- Action item: The reply to the records below should contain exactly the lines from the line with "180 mm. Female patient." through the line with "<106,96,222,194> (left, top, right, bottom; pixels)", and nothing besides.

- Exercise data:
▽
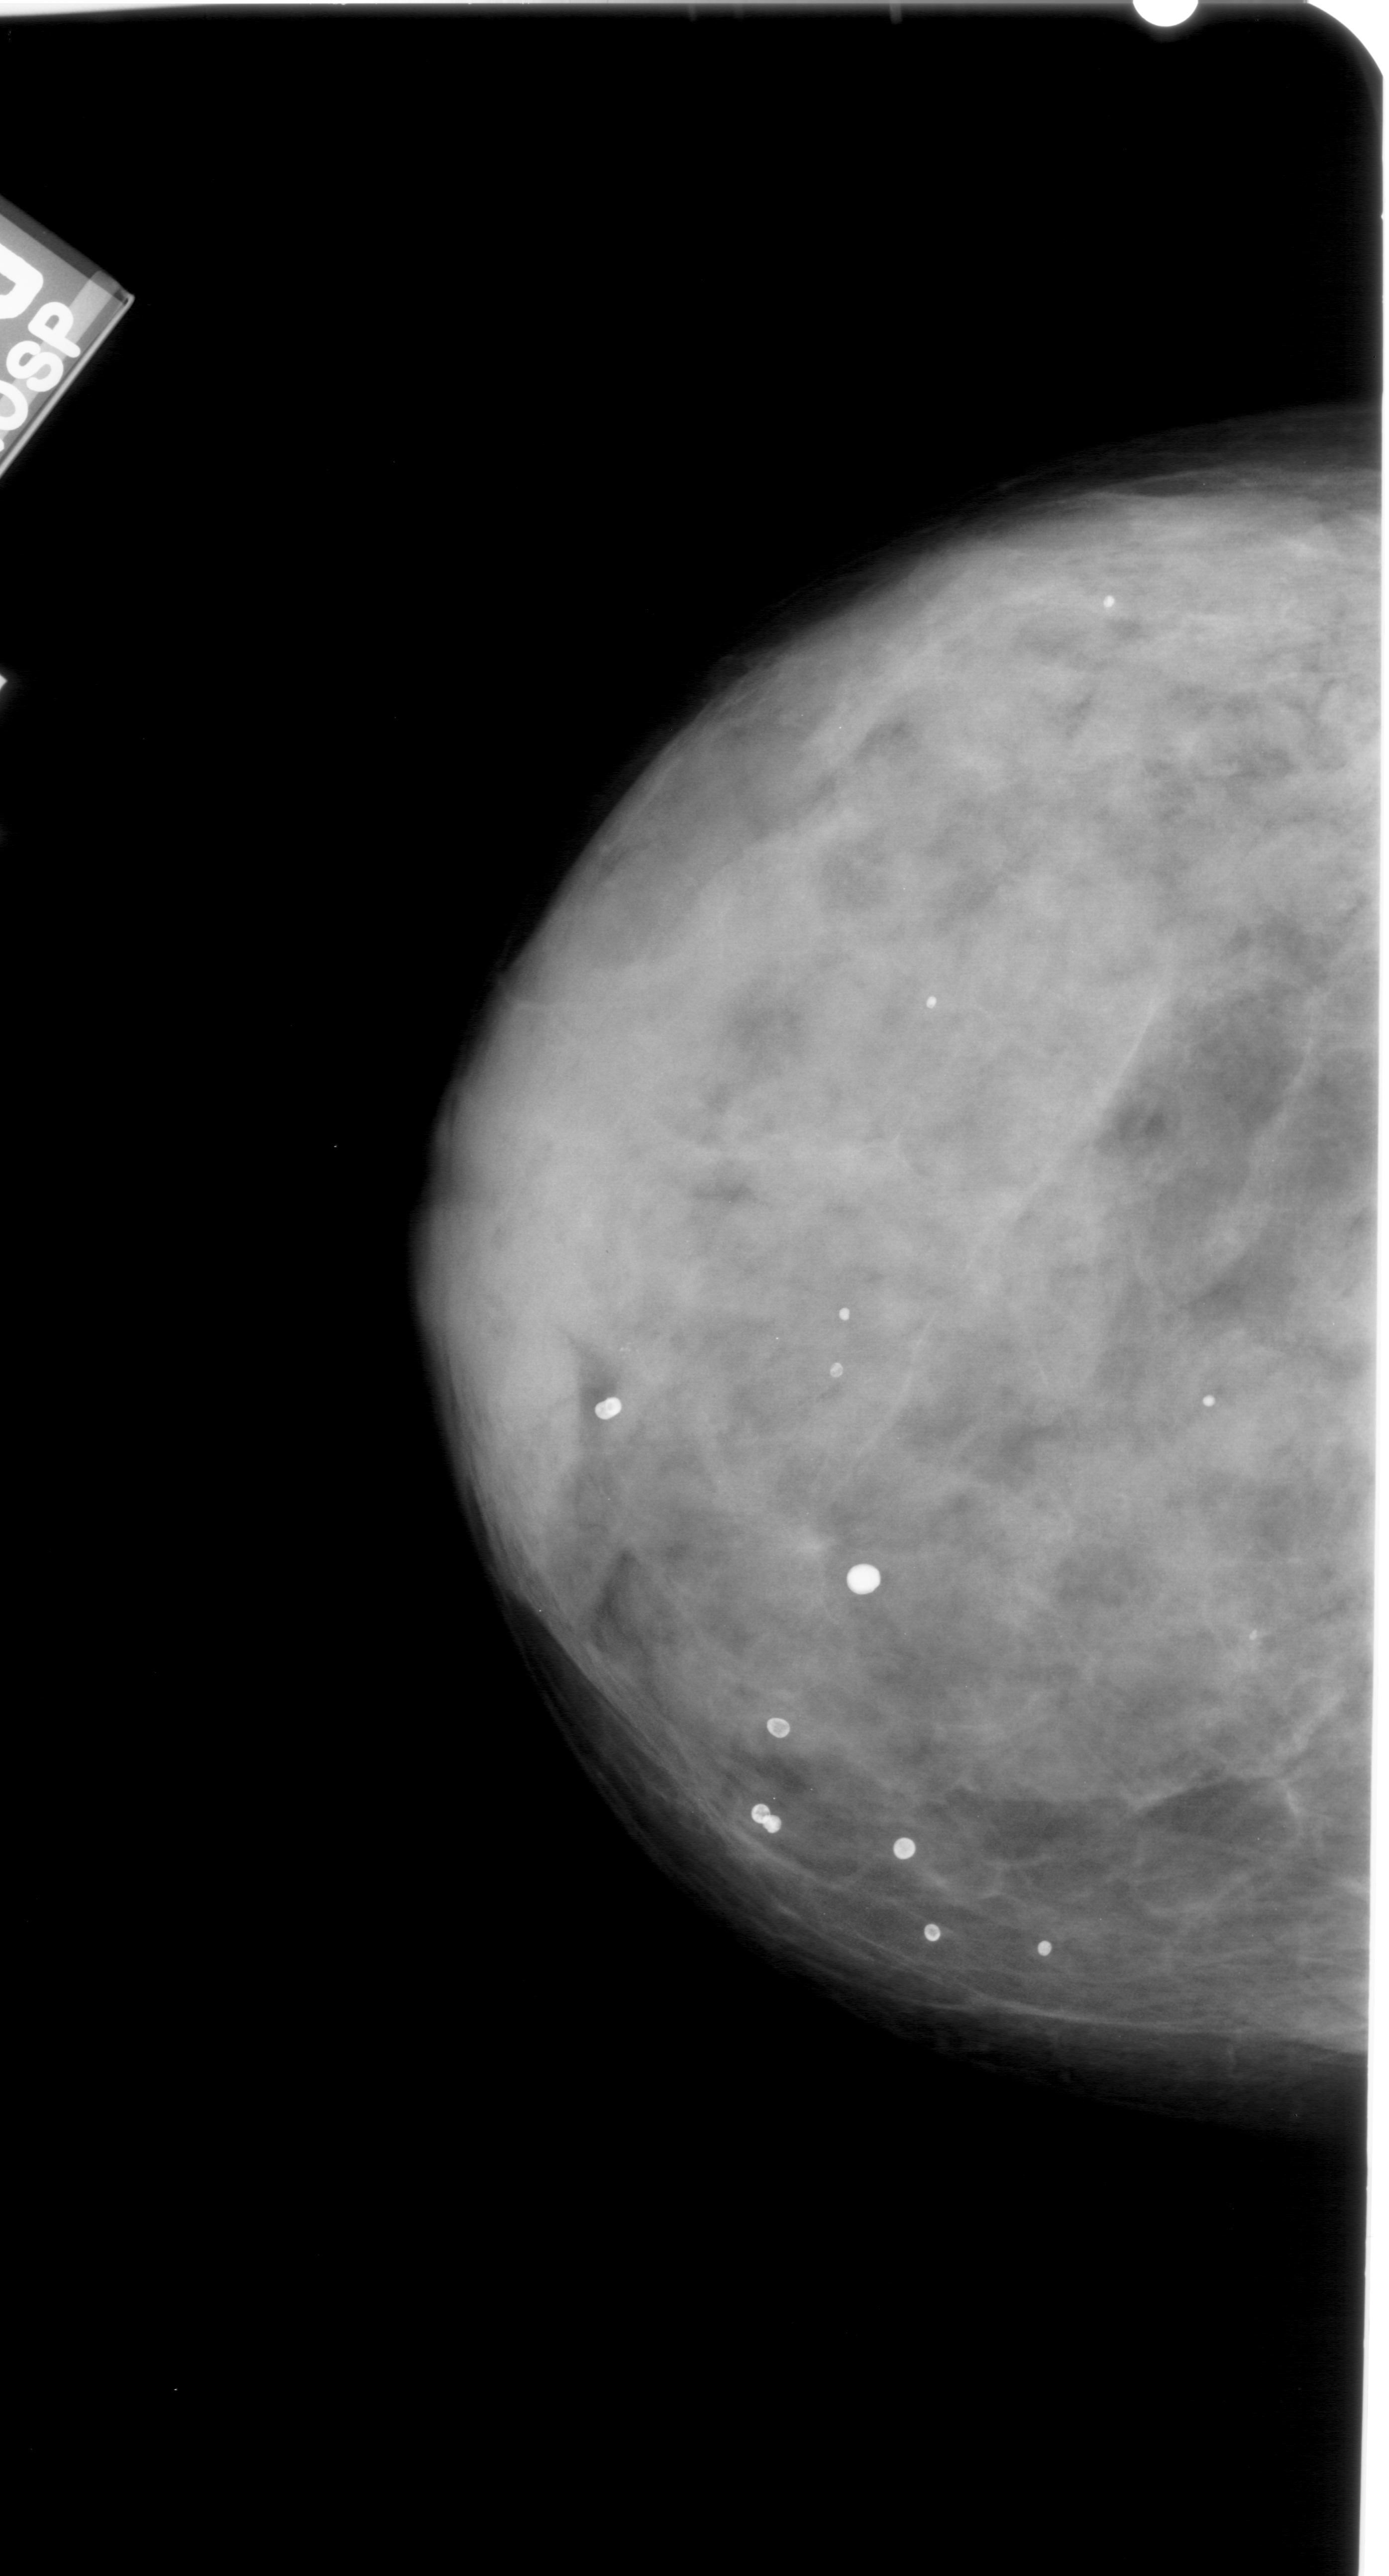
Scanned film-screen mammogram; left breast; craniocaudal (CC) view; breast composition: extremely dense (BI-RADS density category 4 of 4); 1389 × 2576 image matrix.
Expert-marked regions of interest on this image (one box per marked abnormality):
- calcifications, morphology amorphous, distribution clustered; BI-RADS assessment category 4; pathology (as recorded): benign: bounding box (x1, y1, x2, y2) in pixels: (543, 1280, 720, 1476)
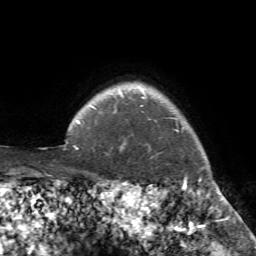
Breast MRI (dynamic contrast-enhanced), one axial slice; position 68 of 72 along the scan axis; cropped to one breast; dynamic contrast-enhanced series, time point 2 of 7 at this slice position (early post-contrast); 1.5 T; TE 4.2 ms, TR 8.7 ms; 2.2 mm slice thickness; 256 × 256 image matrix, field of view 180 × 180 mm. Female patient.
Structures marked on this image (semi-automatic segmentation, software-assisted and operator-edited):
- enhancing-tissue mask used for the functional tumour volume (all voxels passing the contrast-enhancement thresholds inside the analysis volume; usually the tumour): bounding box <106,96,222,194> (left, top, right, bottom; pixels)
△
▽
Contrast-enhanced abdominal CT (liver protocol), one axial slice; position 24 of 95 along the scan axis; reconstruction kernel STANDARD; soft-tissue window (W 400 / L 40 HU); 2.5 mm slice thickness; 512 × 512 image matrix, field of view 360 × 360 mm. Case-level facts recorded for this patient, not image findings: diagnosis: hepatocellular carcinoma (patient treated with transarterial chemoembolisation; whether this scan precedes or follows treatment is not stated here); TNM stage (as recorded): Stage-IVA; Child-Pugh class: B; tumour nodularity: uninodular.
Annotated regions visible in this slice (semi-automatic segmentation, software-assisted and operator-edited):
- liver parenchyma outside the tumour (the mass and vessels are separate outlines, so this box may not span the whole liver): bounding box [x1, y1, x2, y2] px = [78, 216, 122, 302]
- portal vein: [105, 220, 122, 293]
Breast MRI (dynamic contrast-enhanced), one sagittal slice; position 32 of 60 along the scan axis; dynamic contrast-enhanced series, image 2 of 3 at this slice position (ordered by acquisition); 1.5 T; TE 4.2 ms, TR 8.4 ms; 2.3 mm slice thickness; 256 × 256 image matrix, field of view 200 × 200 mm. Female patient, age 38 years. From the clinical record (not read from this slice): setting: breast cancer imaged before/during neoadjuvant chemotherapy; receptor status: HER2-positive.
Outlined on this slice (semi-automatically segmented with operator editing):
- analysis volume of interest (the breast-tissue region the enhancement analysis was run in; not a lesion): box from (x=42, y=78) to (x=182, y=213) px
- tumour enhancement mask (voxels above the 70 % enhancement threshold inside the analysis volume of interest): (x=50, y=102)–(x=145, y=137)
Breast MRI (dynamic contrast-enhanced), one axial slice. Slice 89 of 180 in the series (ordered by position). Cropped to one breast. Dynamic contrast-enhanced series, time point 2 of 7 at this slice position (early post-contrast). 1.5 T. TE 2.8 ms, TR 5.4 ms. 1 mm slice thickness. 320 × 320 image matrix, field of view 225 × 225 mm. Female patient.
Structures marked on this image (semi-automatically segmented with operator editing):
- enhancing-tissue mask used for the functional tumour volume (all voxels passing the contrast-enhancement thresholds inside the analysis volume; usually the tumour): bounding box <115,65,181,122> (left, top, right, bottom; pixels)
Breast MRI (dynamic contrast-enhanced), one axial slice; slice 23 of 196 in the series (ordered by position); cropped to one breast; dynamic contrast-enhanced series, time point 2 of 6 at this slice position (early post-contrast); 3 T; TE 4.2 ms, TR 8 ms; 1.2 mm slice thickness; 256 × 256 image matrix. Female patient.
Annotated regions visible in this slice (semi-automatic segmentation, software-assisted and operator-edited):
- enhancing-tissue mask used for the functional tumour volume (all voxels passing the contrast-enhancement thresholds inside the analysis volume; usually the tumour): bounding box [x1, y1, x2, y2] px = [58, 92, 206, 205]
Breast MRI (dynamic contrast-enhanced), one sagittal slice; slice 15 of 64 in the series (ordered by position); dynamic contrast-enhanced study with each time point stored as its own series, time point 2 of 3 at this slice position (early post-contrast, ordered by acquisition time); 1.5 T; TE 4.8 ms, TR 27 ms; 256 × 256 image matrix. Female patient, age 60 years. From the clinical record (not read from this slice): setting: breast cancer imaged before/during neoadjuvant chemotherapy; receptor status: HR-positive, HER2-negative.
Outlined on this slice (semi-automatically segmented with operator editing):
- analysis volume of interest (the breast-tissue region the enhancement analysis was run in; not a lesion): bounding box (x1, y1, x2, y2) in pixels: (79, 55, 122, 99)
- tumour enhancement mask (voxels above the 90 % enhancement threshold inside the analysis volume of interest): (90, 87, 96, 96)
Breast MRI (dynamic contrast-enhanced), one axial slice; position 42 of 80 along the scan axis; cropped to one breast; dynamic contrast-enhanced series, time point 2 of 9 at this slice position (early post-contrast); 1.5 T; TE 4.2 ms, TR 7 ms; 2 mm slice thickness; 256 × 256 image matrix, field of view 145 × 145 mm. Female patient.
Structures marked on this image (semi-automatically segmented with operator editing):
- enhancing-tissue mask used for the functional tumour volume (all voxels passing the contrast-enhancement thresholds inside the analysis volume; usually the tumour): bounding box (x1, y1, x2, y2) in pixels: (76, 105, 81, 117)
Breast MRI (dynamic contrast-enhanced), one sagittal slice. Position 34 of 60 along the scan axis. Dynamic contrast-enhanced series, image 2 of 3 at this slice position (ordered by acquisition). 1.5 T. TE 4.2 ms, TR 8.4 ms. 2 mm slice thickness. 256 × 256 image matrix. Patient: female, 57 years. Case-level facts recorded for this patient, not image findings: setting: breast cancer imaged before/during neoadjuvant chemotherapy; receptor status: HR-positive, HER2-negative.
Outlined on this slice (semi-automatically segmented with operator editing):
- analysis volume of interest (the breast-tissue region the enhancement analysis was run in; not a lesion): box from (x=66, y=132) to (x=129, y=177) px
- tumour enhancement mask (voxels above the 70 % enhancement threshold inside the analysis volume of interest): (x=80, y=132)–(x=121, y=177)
△
- Answer for this exercise:
Breast MRI (dynamic contrast-enhanced), one axial slice; position 68 of 72 along the scan axis; cropped to one breast; dynamic contrast-enhanced series, time point 2 of 7 at this slice position (early post-contrast); 1.5 T; TE 4.2 ms, TR 8.7 ms; 2.2 mm slice thickness; 256 × 256 image matrix, field of view 180 × 180 mm. Female patient.
Structures marked on this image (semi-automatic segmentation, software-assisted and operator-edited):
- enhancing-tissue mask used for the functional tumour volume (all voxels passing the contrast-enhancement thresholds inside the analysis volume; usually the tumour): bounding box <106,96,222,194> (left, top, right, bottom; pixels)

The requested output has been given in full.